→ PAGE TEXT
▼▼▼
Belief in scientific laws

Now just what are these regularities? They go by various names, “natural law,” “scientific law,” “theory.” Some regularities can be exactly, quantitatively described for each case (within small limits of error), while others are statistical regularities that come to light only when a large number of cases are examined together. All scientists believe in the existence of such regularities. And in all cases, whatever their professed beliefs, scientists in practice know that the regularities are “out there.” Scientists in the end are all “realists” with respect to scientific laws. Scientists discover them and do not merely invent them. Otherwise, why go to the trouble, tedium, and frustration of experiment? Just make a guess, invent a new idea, and become famous!

These regularities are, well, regular. And to be regular means to be regulated. It involves a regula, a rule. Webster’s Dictionary captures the point by defining “regular” as “formed, built, arranged, or ordered according to some established rule, law, principle, or type.”The idea of a law or rule is built into the concept. Events happen in time and space. When these events exhibit a regularity, they are formed or ordered according to a rule or law. Thus the word “law” is natural for well-established scientific theories and principles. We speak of Newton’s laws, Boyle’s law, Dalton’s law, Mendel’s laws, Kirchhoff’s laws. All scientists believe in and rely on the existence of scientific laws.

Universal applicability of scientific law

What characteristics must a scientific law have in order even to be a law? Again, we concentrate on the practice of scientists rather than their metaphysical musings. We ask, “Whatever their professed philosophy, what do scientists expect in practice?” Just as the relativist expects the plane to fly, the scientist expects the laws to hold.

Scientists think of laws as universal in time and space. Kirchhoff’s laws concerning electrical circuits apply only to electrical circuits, not to other kinds of situation. But they apply in principle to electrical circuits at any time and in any place. Sometimes, of course, scientists uncover limitations in earlier formulations. Some laws, like Newton’s laws, are not really universal, but apply accurately only to a restricted situation such as low velocity motion of large, massive objects.6 In the light of later knowledge, we would say that Newton’s laws were always only an approximation to the real pattern of regularity or lawfulness in the world. We modify Newton’s laws, or we include the specific restriction to low velocity within our formulation of the laws. Then we say that they apply to all times and places where these restrictions hold.
▲▲▲
→ DATA FOR REVIEW
▼▼▼
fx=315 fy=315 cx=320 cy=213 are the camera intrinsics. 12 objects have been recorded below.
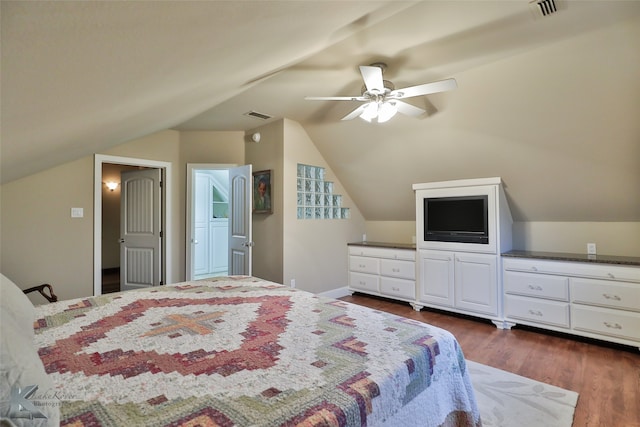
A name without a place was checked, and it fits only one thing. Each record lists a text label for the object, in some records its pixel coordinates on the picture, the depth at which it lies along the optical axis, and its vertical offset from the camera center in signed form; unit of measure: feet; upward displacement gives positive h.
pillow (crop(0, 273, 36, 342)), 3.35 -1.01
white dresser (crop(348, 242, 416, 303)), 14.34 -2.52
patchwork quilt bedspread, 2.87 -1.71
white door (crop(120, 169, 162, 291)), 14.21 -0.47
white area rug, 6.28 -4.06
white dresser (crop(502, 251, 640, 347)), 9.34 -2.56
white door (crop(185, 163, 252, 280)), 13.15 +0.12
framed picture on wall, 13.99 +1.21
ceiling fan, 7.38 +3.16
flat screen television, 12.14 -0.12
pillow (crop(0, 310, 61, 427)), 1.97 -1.08
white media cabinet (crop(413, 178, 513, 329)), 11.71 -1.84
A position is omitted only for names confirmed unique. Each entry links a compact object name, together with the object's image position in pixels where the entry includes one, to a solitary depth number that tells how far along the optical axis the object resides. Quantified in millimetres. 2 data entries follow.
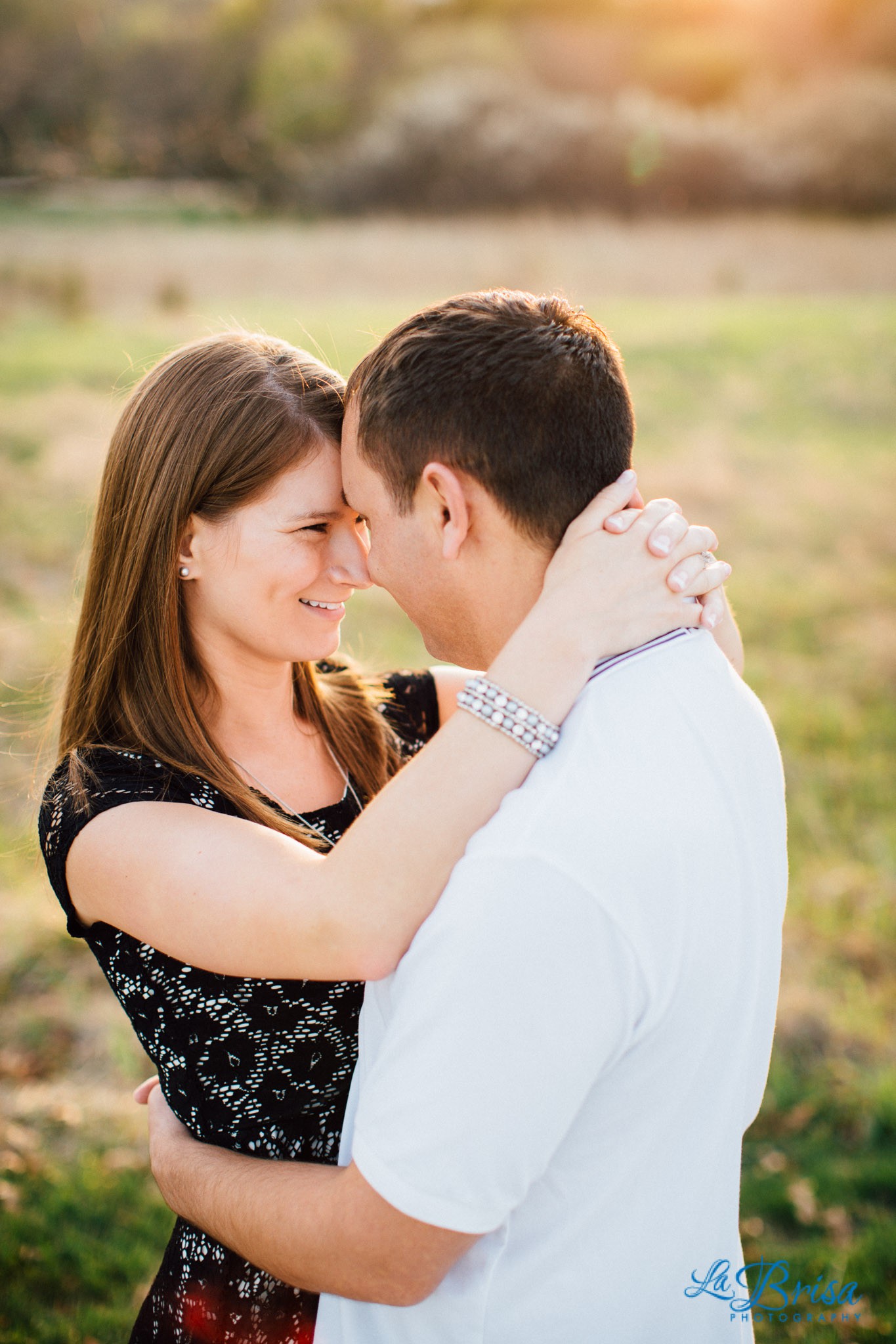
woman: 1444
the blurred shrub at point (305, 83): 17250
▲▲▲
→ TASK INSTRUCTIONS
A - Duplicate the passage on scientific laws word for word, everything from "Now just what" down to "and become famous!".
B - According to the passage on scientific laws, to what kind of situation do Kirchhoff's laws apply?
C - Summarize the passage on scientific laws in two sentences.
The entries play no part in this work.

→ EXPECTED RESPONSES
A -
Now just what are these regularities? They go by various names, “natural law,” “scientific law,” “theory.” Some regularities can be exactly, quantitatively described for each case (within small limits of error), while others are statistical regularities that come to light only when a large number of cases are examined together. All scientists believe in the existence of such regularities. And in all cases, whatever their professed beliefs, scientists in practice know that the regularities are “out there.” Scientists in the end are all “realists” with respect to scientific laws. Scientists discover them and do not merely invent them. Otherwise, why go to the trouble, tedium, and frustration of experiment? Just make a guess, invent a new idea, and become famous!

B - Kirchhoff's laws apply only to electrical circuits.

C - Whatever their professed beliefs, scientists in practice treat the regularities they study as real laws, discovered rather than invented, since being regular means being ordered according to a rule. Scientists expect these laws to hold universally in time and space, and when earlier formulations such as Newton's laws prove limited, the laws are modified or given explicit restrictions so that they apply wherever those conditions hold.